Thursday 8 December 2011

Euro 2012 a big draw in more ways than one

Perhaps all draws should be like this.  Maybe all we need to liven up the NCEL League Cup draw is Zinedine Zidane and Marco van Basten drawing out balls between monumentally pointless interludes pertaining to local culture.  “Lincoln Moorlands Railway… will play… Glasshoughton Welfare.  Now, here’s the Crigglestone Colliery Band playing ‘Our Lass Is A Yorkshire Lass’.”

Draws are rather like opening ceremonies; pompous, overblown and, in more ways than one, drawn out.  Perhaps I’ve become cynical but once you’ve seen one African woman in a massive headdress surrounded by schoolchildren re-enacting the dawn of time, you’ve seen them all.

Once the interminable faffery had subsided, we were treated to something dimly resembling the Euro 2012 draw.  Time taken in total: almost an hour.  Rudimentary experiments in your humble author’s study involving an ice-cream tub and some scissors have proven beyond doubt that the whole thing can be done in just under four minutes.

After a fashion, the draw threw up some mouth-watering group stage clashes; though, in reality, it was always going to.  The thing about the Euros is that good sides are crammed together more densely than in a World Cup and the major footballing nations are not all in the same pot of seeds.

So we have Germany v Portugal, Spain v Italy, France v England and Holland v Germany, all in the first six days of the championship.  By comparison, the highlight of the opening six days of the World Cup in 2010 was probably Uruguay v France.

The Euros have, for some time, been considered the highest quality tournament in football, and quite possibly all sport.  The last three tournaments have been of a consistently high quality, whereas the last three World Cups have been relatively disappointing (though not without drama).

The tournament throws up more of the international game’s major rivalries, which gives the early stages of the competition an intensity that the World Cup group stages sometimes lack.  Goalscoring rates, too, have been consistently higher in the Euros than the World Cups of the twenty-first century.

The Euro 2012 draw was helped by the fact that two lesser sides, co-hosts Poland and Ukraine, were automatically seeded, pushing Germany and Italy down into Pot 2.  Group A will be a curiosity, with arguably the worst team from each of the four seeding pots drawn together.  Yet what treats lie elsewhere.

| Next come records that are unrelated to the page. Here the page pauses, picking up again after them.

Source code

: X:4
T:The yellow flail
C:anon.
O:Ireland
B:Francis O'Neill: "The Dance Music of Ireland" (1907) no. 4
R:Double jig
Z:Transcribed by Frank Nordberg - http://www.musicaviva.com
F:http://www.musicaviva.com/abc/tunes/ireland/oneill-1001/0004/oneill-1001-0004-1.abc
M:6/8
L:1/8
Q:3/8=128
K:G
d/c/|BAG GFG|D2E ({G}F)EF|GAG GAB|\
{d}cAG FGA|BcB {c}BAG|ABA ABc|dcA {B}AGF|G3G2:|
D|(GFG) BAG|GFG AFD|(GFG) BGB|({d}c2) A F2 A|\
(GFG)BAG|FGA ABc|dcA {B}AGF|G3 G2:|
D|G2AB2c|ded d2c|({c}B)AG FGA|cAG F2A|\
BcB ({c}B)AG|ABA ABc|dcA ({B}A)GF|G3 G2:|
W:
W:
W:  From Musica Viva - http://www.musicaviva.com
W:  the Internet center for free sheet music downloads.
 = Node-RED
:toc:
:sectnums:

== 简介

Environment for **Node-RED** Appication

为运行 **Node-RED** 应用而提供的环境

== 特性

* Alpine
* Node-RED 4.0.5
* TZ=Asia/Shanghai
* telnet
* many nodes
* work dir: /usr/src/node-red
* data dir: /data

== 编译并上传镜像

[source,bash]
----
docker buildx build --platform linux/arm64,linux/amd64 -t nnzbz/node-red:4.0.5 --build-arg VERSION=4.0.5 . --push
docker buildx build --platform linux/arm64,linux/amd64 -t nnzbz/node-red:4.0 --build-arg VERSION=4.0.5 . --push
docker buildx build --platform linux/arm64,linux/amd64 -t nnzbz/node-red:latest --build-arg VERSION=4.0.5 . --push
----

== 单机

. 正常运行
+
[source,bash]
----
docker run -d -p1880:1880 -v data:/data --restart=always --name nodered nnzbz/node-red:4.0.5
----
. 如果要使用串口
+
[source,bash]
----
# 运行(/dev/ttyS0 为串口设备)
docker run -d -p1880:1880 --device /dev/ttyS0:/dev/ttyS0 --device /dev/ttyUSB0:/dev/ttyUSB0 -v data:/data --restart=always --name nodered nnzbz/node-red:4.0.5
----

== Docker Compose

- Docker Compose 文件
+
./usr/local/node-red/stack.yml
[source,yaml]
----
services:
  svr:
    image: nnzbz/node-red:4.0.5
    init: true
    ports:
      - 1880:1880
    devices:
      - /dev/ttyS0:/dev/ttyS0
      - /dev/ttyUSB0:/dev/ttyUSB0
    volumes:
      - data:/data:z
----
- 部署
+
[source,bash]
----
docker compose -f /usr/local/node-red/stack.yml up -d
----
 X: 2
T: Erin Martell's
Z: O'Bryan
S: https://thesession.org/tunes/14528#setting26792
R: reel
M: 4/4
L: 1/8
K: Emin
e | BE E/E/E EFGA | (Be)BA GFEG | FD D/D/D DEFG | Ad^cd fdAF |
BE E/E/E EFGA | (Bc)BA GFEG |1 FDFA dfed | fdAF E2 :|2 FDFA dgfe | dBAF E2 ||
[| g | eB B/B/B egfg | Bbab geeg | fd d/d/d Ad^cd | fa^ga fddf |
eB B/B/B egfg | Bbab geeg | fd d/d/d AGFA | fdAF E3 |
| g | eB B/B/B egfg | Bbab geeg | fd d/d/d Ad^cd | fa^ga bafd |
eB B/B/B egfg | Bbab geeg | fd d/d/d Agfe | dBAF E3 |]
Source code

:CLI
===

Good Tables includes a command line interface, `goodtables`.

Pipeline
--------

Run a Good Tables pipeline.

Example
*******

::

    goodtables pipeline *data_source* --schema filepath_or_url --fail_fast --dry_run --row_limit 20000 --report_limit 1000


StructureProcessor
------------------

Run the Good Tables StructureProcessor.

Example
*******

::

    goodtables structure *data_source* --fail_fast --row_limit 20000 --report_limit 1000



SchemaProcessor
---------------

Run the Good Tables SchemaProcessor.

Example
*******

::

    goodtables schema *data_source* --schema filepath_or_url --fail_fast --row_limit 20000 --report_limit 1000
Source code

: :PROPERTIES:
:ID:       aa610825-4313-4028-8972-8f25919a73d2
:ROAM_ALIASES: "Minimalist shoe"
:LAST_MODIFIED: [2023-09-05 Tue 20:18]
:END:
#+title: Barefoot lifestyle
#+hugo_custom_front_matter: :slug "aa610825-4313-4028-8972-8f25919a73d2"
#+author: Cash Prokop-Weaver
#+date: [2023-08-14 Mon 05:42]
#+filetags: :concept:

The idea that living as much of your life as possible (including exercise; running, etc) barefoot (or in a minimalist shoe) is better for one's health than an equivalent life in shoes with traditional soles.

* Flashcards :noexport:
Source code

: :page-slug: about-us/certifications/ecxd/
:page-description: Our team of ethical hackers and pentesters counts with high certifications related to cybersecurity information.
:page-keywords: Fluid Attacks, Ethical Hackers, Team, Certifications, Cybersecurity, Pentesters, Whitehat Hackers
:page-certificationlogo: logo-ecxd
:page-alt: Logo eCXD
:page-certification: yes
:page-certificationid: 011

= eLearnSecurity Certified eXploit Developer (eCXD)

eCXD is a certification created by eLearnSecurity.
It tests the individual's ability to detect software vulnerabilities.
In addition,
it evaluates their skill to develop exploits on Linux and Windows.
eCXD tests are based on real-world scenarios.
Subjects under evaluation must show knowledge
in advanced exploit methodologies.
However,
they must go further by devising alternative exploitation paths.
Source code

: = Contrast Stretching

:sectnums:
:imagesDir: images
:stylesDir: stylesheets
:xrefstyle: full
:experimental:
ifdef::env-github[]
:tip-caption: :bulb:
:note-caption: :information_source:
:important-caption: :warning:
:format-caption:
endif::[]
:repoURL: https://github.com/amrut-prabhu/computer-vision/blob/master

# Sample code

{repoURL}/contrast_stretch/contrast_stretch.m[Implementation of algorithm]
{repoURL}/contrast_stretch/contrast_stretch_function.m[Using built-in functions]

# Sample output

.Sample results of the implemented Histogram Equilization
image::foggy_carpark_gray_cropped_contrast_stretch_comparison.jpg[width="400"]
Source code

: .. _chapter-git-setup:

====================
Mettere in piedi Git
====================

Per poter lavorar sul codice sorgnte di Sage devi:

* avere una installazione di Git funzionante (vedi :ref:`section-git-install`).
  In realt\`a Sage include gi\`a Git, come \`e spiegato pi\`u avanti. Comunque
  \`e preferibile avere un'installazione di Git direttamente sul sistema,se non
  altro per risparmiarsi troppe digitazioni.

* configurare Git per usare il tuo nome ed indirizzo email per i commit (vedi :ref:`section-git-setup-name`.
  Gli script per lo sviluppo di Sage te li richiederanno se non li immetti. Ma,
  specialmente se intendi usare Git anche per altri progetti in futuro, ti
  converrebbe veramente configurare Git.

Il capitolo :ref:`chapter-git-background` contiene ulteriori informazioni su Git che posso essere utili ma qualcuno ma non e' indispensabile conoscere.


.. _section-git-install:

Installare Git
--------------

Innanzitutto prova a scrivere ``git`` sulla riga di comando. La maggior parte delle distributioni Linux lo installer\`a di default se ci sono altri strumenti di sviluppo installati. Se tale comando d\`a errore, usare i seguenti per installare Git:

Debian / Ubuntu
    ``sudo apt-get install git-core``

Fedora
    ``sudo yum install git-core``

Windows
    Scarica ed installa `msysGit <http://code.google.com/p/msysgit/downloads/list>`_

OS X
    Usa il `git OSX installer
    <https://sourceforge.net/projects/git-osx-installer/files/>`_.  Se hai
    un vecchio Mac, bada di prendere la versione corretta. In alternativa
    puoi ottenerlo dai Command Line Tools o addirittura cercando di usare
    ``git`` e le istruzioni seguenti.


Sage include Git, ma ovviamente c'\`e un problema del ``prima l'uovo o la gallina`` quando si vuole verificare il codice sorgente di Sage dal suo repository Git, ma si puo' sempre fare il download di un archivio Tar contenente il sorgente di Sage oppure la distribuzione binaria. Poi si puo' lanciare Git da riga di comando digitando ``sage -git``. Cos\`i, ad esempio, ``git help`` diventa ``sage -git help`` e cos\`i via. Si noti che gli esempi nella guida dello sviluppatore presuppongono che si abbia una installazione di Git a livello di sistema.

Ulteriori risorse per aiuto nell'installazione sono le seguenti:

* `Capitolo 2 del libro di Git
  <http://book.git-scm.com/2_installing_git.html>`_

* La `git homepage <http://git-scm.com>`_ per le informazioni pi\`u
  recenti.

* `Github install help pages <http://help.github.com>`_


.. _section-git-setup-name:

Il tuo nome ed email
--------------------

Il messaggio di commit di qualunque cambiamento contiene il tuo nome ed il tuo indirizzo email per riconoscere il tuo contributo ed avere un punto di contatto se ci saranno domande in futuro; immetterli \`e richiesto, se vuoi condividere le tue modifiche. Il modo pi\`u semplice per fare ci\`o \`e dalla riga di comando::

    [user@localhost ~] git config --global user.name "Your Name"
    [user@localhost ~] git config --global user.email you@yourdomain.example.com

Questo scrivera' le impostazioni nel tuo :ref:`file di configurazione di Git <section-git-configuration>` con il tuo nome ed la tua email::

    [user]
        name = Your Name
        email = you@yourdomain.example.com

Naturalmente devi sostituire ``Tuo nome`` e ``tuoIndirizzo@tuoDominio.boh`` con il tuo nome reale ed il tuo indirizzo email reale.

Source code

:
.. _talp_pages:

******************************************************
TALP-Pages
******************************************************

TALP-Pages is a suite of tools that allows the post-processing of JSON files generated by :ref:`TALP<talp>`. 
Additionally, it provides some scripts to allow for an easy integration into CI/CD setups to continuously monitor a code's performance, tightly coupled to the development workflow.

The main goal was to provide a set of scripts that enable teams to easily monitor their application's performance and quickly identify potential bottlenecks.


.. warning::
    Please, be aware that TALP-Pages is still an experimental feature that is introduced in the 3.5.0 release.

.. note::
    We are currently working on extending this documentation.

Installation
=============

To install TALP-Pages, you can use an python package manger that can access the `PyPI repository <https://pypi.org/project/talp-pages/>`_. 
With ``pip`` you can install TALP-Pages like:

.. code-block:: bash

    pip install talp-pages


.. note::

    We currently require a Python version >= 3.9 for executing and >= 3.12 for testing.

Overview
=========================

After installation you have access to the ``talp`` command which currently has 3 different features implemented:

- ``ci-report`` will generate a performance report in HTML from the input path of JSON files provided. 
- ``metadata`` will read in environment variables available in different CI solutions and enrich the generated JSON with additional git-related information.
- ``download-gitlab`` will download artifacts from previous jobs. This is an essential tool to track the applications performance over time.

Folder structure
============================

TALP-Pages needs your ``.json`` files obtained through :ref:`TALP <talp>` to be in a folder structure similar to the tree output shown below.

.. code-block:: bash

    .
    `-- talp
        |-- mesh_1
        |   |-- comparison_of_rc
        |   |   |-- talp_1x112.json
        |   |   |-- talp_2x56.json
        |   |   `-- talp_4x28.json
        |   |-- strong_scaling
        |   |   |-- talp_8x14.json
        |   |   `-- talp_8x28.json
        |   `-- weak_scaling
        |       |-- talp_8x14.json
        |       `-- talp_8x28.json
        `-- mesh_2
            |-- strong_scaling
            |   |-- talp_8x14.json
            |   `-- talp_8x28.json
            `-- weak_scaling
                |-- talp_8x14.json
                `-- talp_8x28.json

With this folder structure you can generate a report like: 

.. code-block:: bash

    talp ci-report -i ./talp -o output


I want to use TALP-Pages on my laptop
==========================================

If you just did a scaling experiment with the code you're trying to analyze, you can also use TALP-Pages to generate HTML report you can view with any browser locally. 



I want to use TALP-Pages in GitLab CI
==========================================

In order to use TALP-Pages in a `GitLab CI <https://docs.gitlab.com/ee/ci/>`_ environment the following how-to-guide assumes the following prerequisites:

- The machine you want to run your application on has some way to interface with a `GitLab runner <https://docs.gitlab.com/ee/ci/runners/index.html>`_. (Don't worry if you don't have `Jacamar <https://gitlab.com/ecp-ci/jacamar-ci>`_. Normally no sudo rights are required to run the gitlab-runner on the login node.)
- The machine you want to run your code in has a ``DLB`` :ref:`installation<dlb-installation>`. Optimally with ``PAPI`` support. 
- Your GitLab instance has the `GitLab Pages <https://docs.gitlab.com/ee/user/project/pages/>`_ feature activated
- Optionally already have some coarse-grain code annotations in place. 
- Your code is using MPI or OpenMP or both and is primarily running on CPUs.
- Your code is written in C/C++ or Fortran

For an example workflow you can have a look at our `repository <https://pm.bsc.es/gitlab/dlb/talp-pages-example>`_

For their part, England are in a relatively manageable Group D, in which they will face France, Sweden and finally Ukraine.  Their cause was helped this week by UEFA’s sensible decision to finally apply the laws of precedent to Wayne Rooney’s absurdly harsh three-match ban, with the Manchester United forward now able to play in the last group game against the co-hosts in Donetsk.

Yet every team at the Euros will be competitive.  In the main, the right fourteen teams came through the qualifying competition, with Turkey and Serbia the biggest absentees.  This is not bad news for England, who have no games against somebody like Algeria, and are in no danger of underestimating the task ahead of them.  England simply weren’t up for the game in Cape Town; there is little danger of complacency next summer.